I just stumbled across a couple of articles about Perry Lederman which name-checks some of my favorite fingerpickers. The thing is, I never heard of him before these articles. Can anyone comment on this guy and his playing?

Marc Silber says this: "Then there was Perry Lederman. He was the greatest fingerpicker I ever heard. He died last year. He was the greatest in 1959 and is still the greatest I ever heard. He made one record. He traveled all over the country and astounded people. He was real young, just sixteen when he came to school. We had never seen anything like it. We didn't even know what fingerpicking was. To me, he was a hundred times better than Chet Atkins."

Elijah Wald says: "Perry was one of the great fingerpickers of the 1960s, a friend and influence to artists including Bob Dylan, John Fahey, Michael Bloomfield, Jerry Garcia, and many, many others.

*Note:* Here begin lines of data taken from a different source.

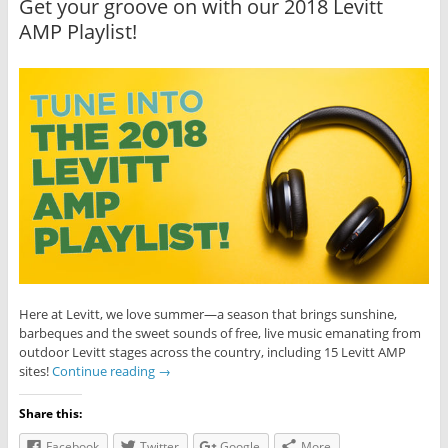
Get your groove on with our 2018 Levitt
AMP Playlist!
Here at Levitt, we love summer—a season that brings sunshine,
barbeques and the sweet sounds of free, live music emanating from
outdoor Levitt stages across the country, including 15 Levitt AMP
sites!
Continue reading
→
Share this:
Facebook
Twitter
Google
More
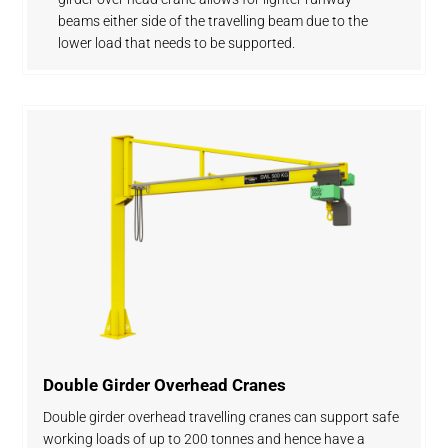
beams either side of the travelling beam due to the
lower load that needs to be supported.
Double Girder Overhead Cranes
Double girder overhead travelling cranes can support safe
working loads of up to 200 tonnes and hence have a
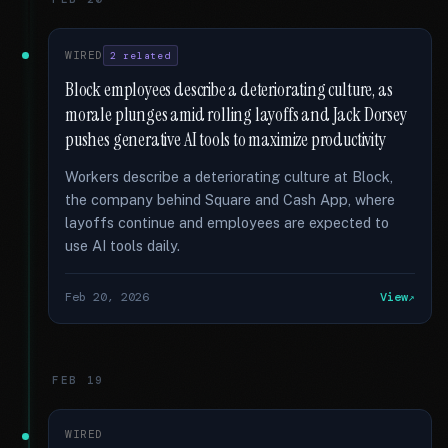
WIRED
2 related
Block employees describe a deteriorating culture, as
morale plunges amid rolling layoffs and Jack Dorsey
pushes generative AI tools to maximize productivity
Workers describe a deteriorating culture at Block,
the company behind Square and Cash App, where
layoffs continue and employees are expected to
use AI tools daily.
Feb 20, 2026
View
FEB 19
WIRED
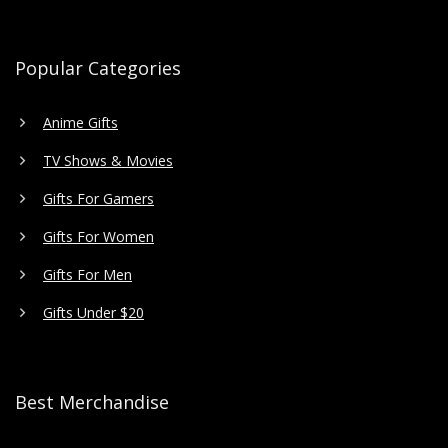
Popular Categories
Anime Gifts
TV Shows & Movies
Gifts For Gamers
Gifts For Women
Gifts For Men
Gifts Under $20
Best Merchandise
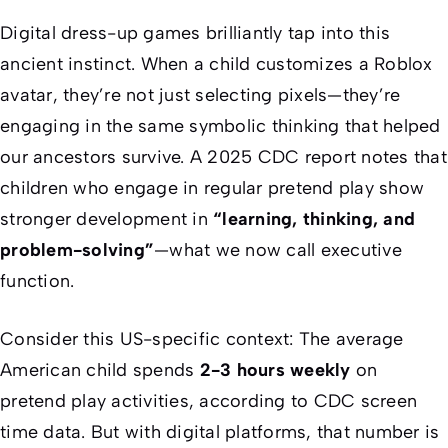
Digital dress-up games brilliantly tap into this
ancient instinct. When a child customizes a Roblox
avatar, they’re not just selecting pixels—they’re
engaging in the same symbolic thinking that helped
our ancestors survive. A 2025 CDC report notes that
children who engage in regular pretend play show
stronger development in
“learning, thinking, and
problem-solving”
—what we now call executive
function.
Consider this US-specific context: The average
American child spends
2-3 hours weekly
on
pretend play activities, according to CDC screen
time data. But with digital platforms, that number is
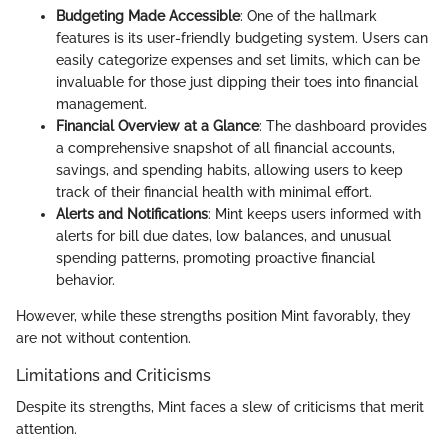
Budgeting Made Accessible
: One of the hallmark
features is its user-friendly budgeting system. Users can
easily categorize expenses and set limits, which can be
invaluable for those just dipping their toes into financial
management.
Financial Overview at a Glance
: The dashboard provides
a comprehensive snapshot of all financial accounts,
savings, and spending habits, allowing users to keep
track of their financial health with minimal effort.
Alerts and Notifications
: Mint keeps users informed with
alerts for bill due dates, low balances, and unusual
spending patterns, promoting proactive financial
behavior.
However, while these strengths position Mint favorably, they
are not without contention.
Limitations and Criticisms
Despite its strengths, Mint faces a slew of criticisms that merit
attention.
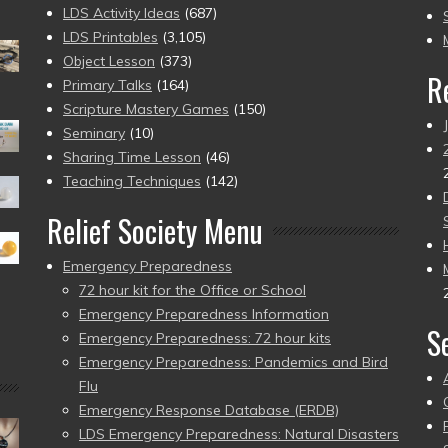
to
LDS Activity Ideas
(687)
pr
LDS Printables
(3,105)
Object Lesson
(373)
R
Primary Talks
(164)
Scripture Mastery Games
(150)
Seminary
(10)
Sharing Time Lesson
(46)
Teaching Techniques
(142)
Relief Society Menu
Emergency Preparedness
72 hour kit for the Office or School
Emergency Preparedness Information
S
Emergency Preparedness: 72 hour kits
Emergency Preparedness: Pandemics and Bird
Flu
Emergency Response Database (ERDB)
LDS Emergency Preparedness: Natural Disasters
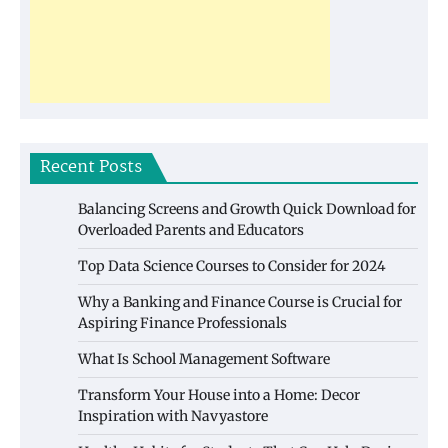
Recent Posts
Balancing Screens and Growth Quick Download for
Overloaded Parents and Educators
Top Data Science Courses to Consider for 2024
Why a Banking and Finance Course is Crucial for
Aspiring Finance Professionals
What Is School Management Software
Transform Your House into a Home: Decor
Inspiration with Navyastore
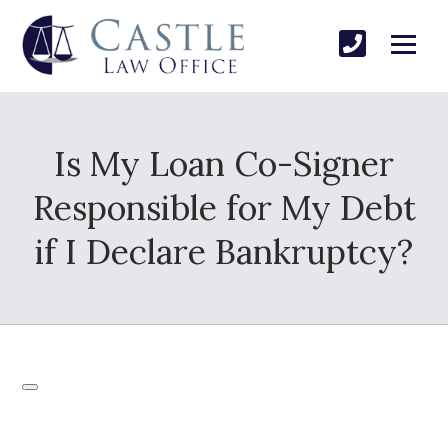
Is My Loan Co-Signer
Responsible for My Debt
if I Declare Bankruptcy?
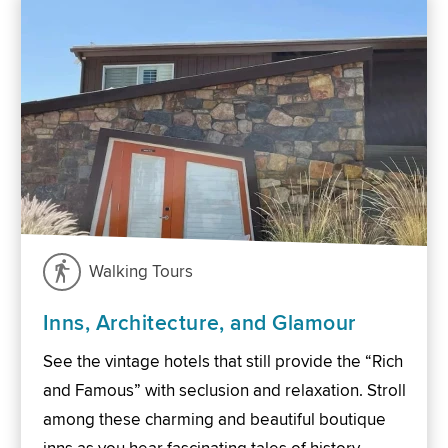
Walking Tours
Inns, Architecture, and Glamour
See the vintage hotels that still provide the “Rich
and Famous” with seclusion and relaxation. Stroll
among these charming and beautiful boutique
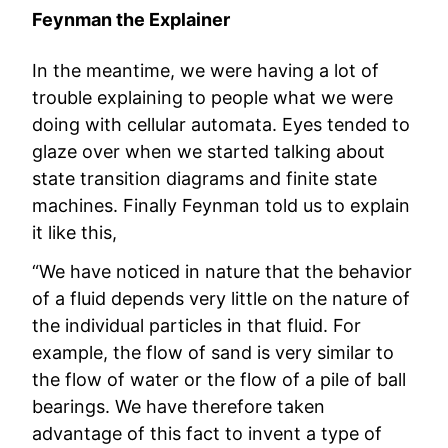
Feynman the Explainer
In the meantime, we were having a lot of
trouble explaining to people what we were
doing with cellular automata. Eyes tended to
glaze over when we started talking about
state transition diagrams and finite state
machines. Finally Feynman told us to explain
it like this,
“We have noticed in nature that the behavior
of a fluid depends very little on the nature of
the individual particles in that fluid. For
example, the flow of sand is very similar to
the flow of water or the flow of a pile of ball
bearings. We have therefore taken
advantage of this fact to invent a type of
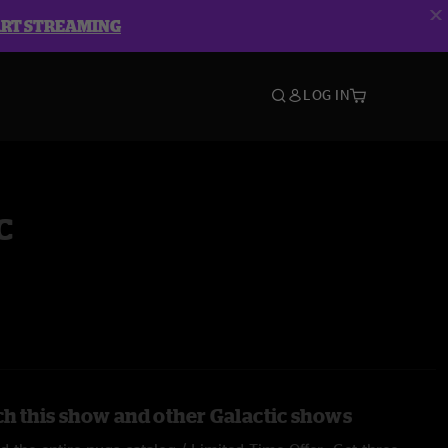
ART STREAMING
LOG IN
c
h this show and other Galactic shows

Somehow, though, he never quite got around to making a record until the last months of his life, when we went through his old tapes, culling the best versions of favorite pieces, and he recorded a handful of beautiful new cuts. Perry's playing was most strongly influenced by the quieter, more 'country' blues artists, people like Mississippi John Hurt, Elizabeth Cotton, Etta Baker, and Sam McGee...Perry was a marvelously soulful, funny, insightful, and imaginative player, and this album gives me great pride and pleasure."